The long-time evolution of monopolar and dipolar vortices influenced by the largescale gradient of the ambient potential vorticity (the β-effect) is studied by direct numerical solutions of the equivalent barotropic quasi-geostrophic equation. Translation and reorganization of vortical structures are shown to depend strongly on their intensity. Transport of trapped fluid by vortical structures is illustrated by calculating particle trajectories and by considering closed isolines of potential vorticity and the streamfunction in a co-moving reference frame.

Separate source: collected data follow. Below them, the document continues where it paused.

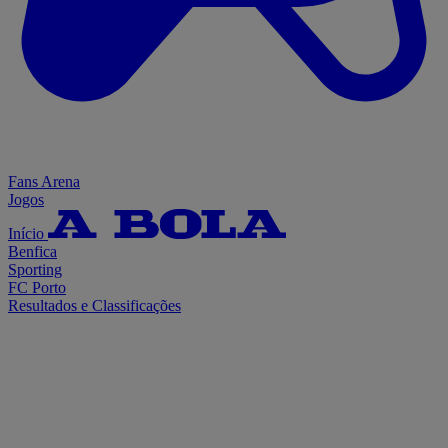
Fans Arena
Jogos
Início
Benfica
Sporting
FC Porto
Resultados e Classificações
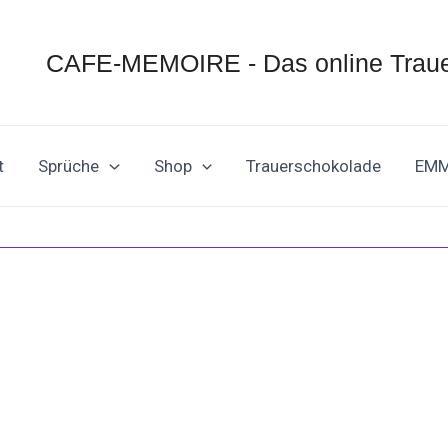
CAFE-MEMOIRE - Das online Traue
t
Sprüche
Shop
Trauerschokolade
EM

The initial behaviour of strong monopoles is found to be well described by a recent approximate theory for the evolution of azimuthal mode one, even for times longer than the linear Rossby wave period. In the long-time limit, strong monopoles transport particles mainly westward, although the meridional displacement is several times larger than the initial vortex size. The appearance of an annulus with opposite radial gradient of the potential vorticity around the vortex core is demonstrated. This annulus forms owing to the meridional vortex drift on the β-plane and results in reorganization of a strong monopolar vortex into a rotating tripole. A critical value of the vortex intensity is found, below which the tripolar structure does not appear even in the case of an initially shielded vortex. Weak monopolar vortices are able to trap particles and provide some west-meridional fluid transport, even in the case when they decay like a linear Rossby wave packet.

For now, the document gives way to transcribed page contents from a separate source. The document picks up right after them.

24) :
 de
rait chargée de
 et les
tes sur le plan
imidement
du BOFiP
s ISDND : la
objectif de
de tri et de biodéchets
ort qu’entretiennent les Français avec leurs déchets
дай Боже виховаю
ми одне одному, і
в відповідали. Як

The evolution of initial f-plane dipoles on the β-plane is strongly dependent on the initial direction of propagation. Strong dipoles adjust to steadily propagating modon solutions either accelerating (westward case), decelerating (eastward case) or oscillating with a decaying amplitude (meridional case), thereby carrying trapped particles predominantly eastward. A steady state is not reached if the dipole intensity is below a critical value which depends on the initial direction of propagation. Weak dipoles either decay and shrink owing to Rossby wave radiation (westward case), gradually separate and split (eastward case), or disintegrate (meridional case) without longdistance fluid transport. Thus, on the β-plane monopoles provide mainly westward transport of trapped fluid, whereas dipoles provide mainly eastward transport. Only strong monopoles are found to provide significant meridional fluid transport.